__CONSIGNE A__:
Répondez brièvement à ces questions sur l'article consacré à l'enseignement musical :
(i) Quel syndicat a adressé une lettre ouverte aux candidats à la présidentielle le 24 mars ?
(ii) Qui sont les employeurs des enseignants artistiques ?
(iii) Quel projet est donné en exemple d'intervention des professeurs de conservatoire dans des écoles ?

__EXTRAIT__:
Les professionnels de l'enseignement musical interpellent les candidats à la présidentielle
Par Suzana KubikMéconnaissance des missions et du statut, précarité, crise des vocations…les professionnels de l’enseignement musical espèrent sensibiliser les candidats à la présidentielle sur leur situation professionnelle et sociale. Et appellent à une refondation de l’enseignement artistique en France.
Il y a d’un coté le mal-être des professeurs de conservatoire et des écoles de musique. Le 24 mars le Syndicat National des Enseignants Artistiques SNEA-UNSA adressait une lettre ouverte aux candidats à la présidentielle, accompagnée d’ une pétition en ligne : « L'ensemble des enseignants artistiques, du public comme du privé vit de plus en plus mal sa condition d'artiste-enseignant, souvent incompris, non respecté professionnellement et socialement, de plus en plus qualifié et paradoxalement, mal rémunéré », peut-on y lire. Oubliés par le gouvernement actuel, absents de la campagne présidentielle, les professeurs des conservatoires et des écoles de musique seraient face à « un mouvement de déstabilisation sans précédent » à cause « d'un statut de plus en plus hybride qui créé de nombreuses dérives », explique Michel Ventula, secrétaire général du SNEA-UNSA. Leurs missions d'enseignement artistique sont définies par les textes du ministère de la Culture, mais leurs employeurs sont les collectivités territoriales, précise le syndicaliste. Face au désengagement financier de l'Etat, ce sont ces dernières qui redéfinissent à la fois les conditions d'embauche et les missions des enseignants artistiques :
« Parfois l’employeur – la collectivité territoriale, notamment dans des établissements de taille modeste – sollicite les professeurs des conservatoires pour intervenir dans des écoles, comme par exemple sur des projets tels que l'Orchestre à l’école, ou dans des centres de loisirs pendant les vacances pour faire de l’animation auprès d’un public non-inscrit au conservatoire. Ce n'est pas leur formation initiale, ni leur mission, souligne le syndicaliste. Il y a une différence entre l'éducation artistique et culturelle qui est du ressort de l'Éducation nationale et des écoles de musique, qui ont une mission d'enseignement artistique. »

[Entrées enregistrées]
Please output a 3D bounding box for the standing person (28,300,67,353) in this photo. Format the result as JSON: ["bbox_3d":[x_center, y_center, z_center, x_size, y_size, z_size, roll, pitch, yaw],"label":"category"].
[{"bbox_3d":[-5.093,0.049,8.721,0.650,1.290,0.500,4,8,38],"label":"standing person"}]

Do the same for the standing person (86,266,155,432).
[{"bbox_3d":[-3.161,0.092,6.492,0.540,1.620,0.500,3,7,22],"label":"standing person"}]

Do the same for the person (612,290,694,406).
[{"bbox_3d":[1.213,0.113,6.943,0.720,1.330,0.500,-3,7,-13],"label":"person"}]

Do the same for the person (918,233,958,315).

__CONSIGNE B__: Dans les entrées enregistrées, substituez "Repeat the task" à "Do the same" de la ligne qui contient "Do the same for the person (612,290,694,406)." jusqu'à la fin des entrées, puis recopiez uniquement ces lignes sans autre changement.

__VOTRE RÉPONSE A__:
(i) Le Syndicat National des Enseignants Artistiques SNEA-UNSA.
(ii) Les collectivités territoriales.
(iii) L'Orchestre à l'école.

__VOTRE RÉPONSE B__:
Repeat the task for the person (612,290,694,406).
[{"bbox_3d":[1.213,0.113,6.943,0.720,1.330,0.500,-3,7,-13],"label":"person"}]

Repeat the task for the person (918,233,958,315).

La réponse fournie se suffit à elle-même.